# [Collected data]
************

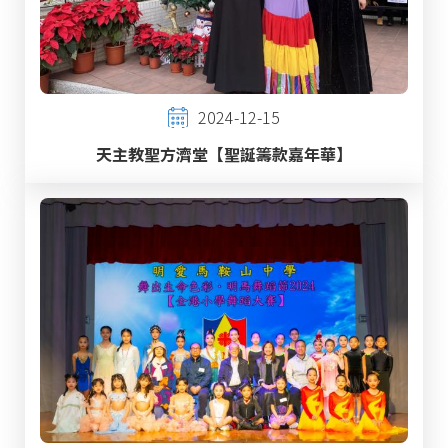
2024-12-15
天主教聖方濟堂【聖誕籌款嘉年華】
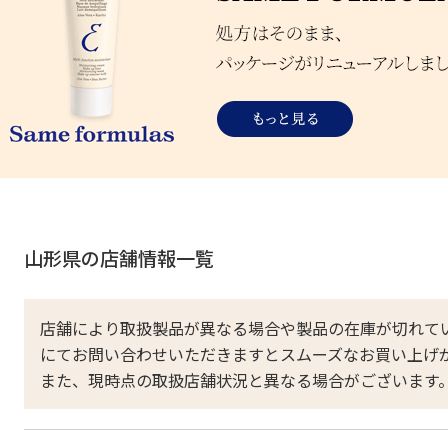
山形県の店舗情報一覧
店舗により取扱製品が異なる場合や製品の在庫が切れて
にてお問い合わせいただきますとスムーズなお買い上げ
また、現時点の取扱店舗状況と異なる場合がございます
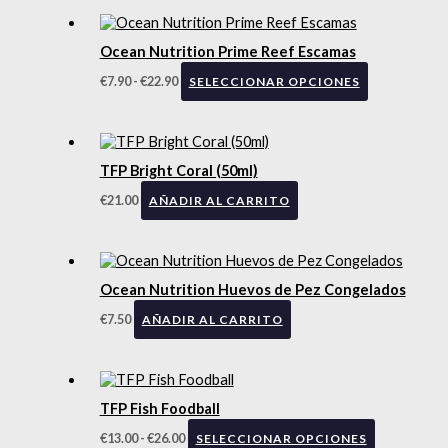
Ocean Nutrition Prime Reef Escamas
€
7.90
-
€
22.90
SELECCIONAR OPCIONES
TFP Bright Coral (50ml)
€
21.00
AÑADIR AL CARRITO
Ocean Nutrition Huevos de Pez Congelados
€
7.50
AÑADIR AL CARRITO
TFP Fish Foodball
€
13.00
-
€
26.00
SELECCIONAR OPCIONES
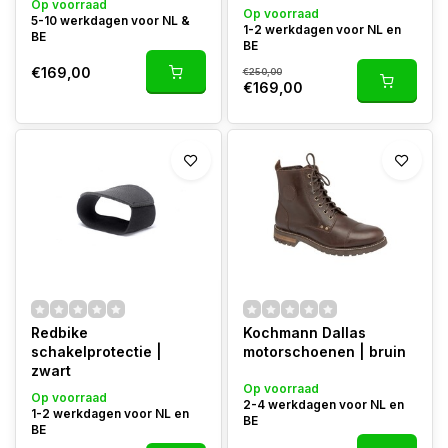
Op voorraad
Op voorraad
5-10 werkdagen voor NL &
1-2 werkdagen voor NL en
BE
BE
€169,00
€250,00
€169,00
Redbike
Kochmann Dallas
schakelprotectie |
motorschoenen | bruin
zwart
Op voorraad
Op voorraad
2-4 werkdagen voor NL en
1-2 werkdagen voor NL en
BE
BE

************

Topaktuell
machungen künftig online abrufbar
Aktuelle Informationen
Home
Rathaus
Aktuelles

************

# [What the task requires]
Look through the entries above; copy each line where the string "Nutrition" appears.

# [Solution to this exercise]
Ocean Nutrition Prime Reef Escamas
Ocean Nutrition Huevos de Pez Congelados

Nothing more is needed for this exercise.